Publication of Privacy Maintain Data: K-Anonynity, T-Placlautly and more

Authors:
(1) Anthi Papadopoulou, Language Technology Group, Oslo University, Gaudadalleen 23b, 0373 Oslo, Norway and corresponding author ([email protected]);
(2) Pierre Lison, Norwegian Calculation Center, Gaudadalleen 23a, 0373 Oslo, Norway;
(3) Mark Anderson, Norwegian computing center, Gaudadalleen 23a, 0373 Oslo, Norway;
(4) Lilja Øvrelid, Language Technology Group, Oslo University, Gaudadalleen 23b, 0373 Oslo, Norway;
(5) Ildiko Pilan, Language Technology Group, Oslo University, Gaudadalleen 23b, 0373 Oslo, Norway.
Table
Summary and 1 Introduction
2
2.1 Definitions
2.2 NLP approaches
2.3 Disclosure of Privacy Maintain Data
2.4 Difference Privacy
3 Data sets and 3.1 Text anonymized benchmark (tab)
3.2 Wikipedia biographies
4 Privacy -oriented item recognition
4.1 Wikida properties
4.2 Silver Corpus and Model Fine Tuning
4.3 Evaluation
4.4 Tag Disagreements
4.5 MISC Semantic Type
5 Privacy risk indicators
5.1 LLM probabilities
5.2 Classification
5.3 PERTURBATIONS
5.4 Song Signing and 5.5 Web Search
6 Analysis of Privacy Risk and 6.1 Assessment Metrics Analysis
6.2 Experimental results and 6.3 discussion
6.4 A combination of risk indicators
7 conclusions and future work
Declarations
References
Extras
A. Wikida human qualities
B. The training parameters of the entity of the unit
C. Tag contract
D. LLM probabilities: basic models
E. The size and performance of training
F. Perturbation thresholds
2.3 Disclosure of Privacy Maintain Data
PPDP approaches to disinfecting the text are based on the Privacy Model, which specifies the official conditions to meet the data to ensure that the data is shared without damaging the privacy of registered persons. The most striking privacy model is k-anonymity (Samarati and Sweeney, 1998), which requires an individual/unit to be indistinguishable from other individuals/units. This model was then adapted to text data with approaches such as K-Säht (Chakaravarthy et al., 2008) and K-Consfiscus (Cumby and Ghani, 2011).

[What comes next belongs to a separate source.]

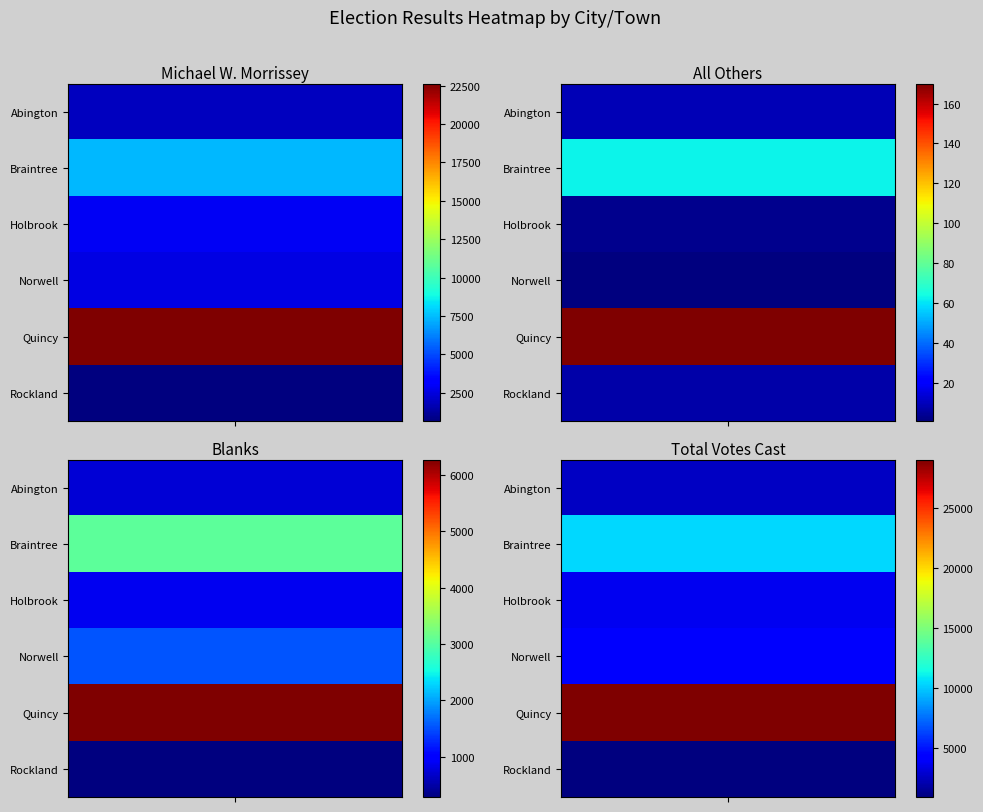

What is the difference between the Braintree values at 0 and 2?

4307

The T-plum (Anandan et al., 2012) follows a similar approach using personal information that has already been identified and ensuring that they are sufficiently generalized to ensure that at least T-documents can be mapped with edited text. Sanchez and Batet (2016) provide C-sitized, based on information theoretical approach, which calculates the dotted mutual information (using the number of web data) between a person or unit and a unit between the unit. The concepts whose mutual information reaches the threshold is then masked.
k-Adonymity was also used by Papadopoulou et al. (2022) with NLP-based approaches where the optimal set of masking decisions was found on the basis of the assault on the attacker k-anonymity.
Finally, Manzanares-Salor and others. (2022) presented an approach to the assessment of disclosure risks based on the training of the text classifier to assess the difficulties of the identity of the person in question on the basis of disinfected text.
2.4 Difference Privacy
Differential Privacy (DP) is a framework for the privacy of individuals in databases (Dwork et al., 2006). It basically acts on randomized answers to inquiries. The level of artificial noise taken in each answer is optimized to provide a guarantee that the amount of information learned per person is below the threshold.
Fernandes et al. (2019) applied DP to text data with ML techniques, adding noise to the model of the model. Their work focused on removing stylistic tips from the text as a way to ensure the author of the text to identify it. Feyisetan et al. (2019) Also apply the noise in the settings where the data of the individual's geographical location must be protected.
Recently, Sasada and others have. (2021) tried to address the noise issue needed for the DP, which causes the loss of the text obtained first by creating duplicates and then adding noise, thus reducing the amount of noise required. Krishna and others. (2021) tried to deal with the same problem using an algorithm based on auto-coders to change text without losing data mat. Finally, I am introduced to the DPBART, a DPBART system based on a pre-trained BART model, which aims to reduce the amount of artificial noise needed to achieve this privacy guarantee.
DP-oriented approaches generally lead to complete transforms of the text, at least in the case of reasonable values of privacy threshold. Therefore, these approaches are well suited for the generation of synthetic texts, especially for collecting training data for machine learning models. However, they are difficult to implement when disinfecting the text, since most of the text disinfection problems are maintained by the basic content of the text and editing only personal identifiers. This is especially true for judgments and health courts, as disinfected documents should not change the wording and semantic content transmitted in the text.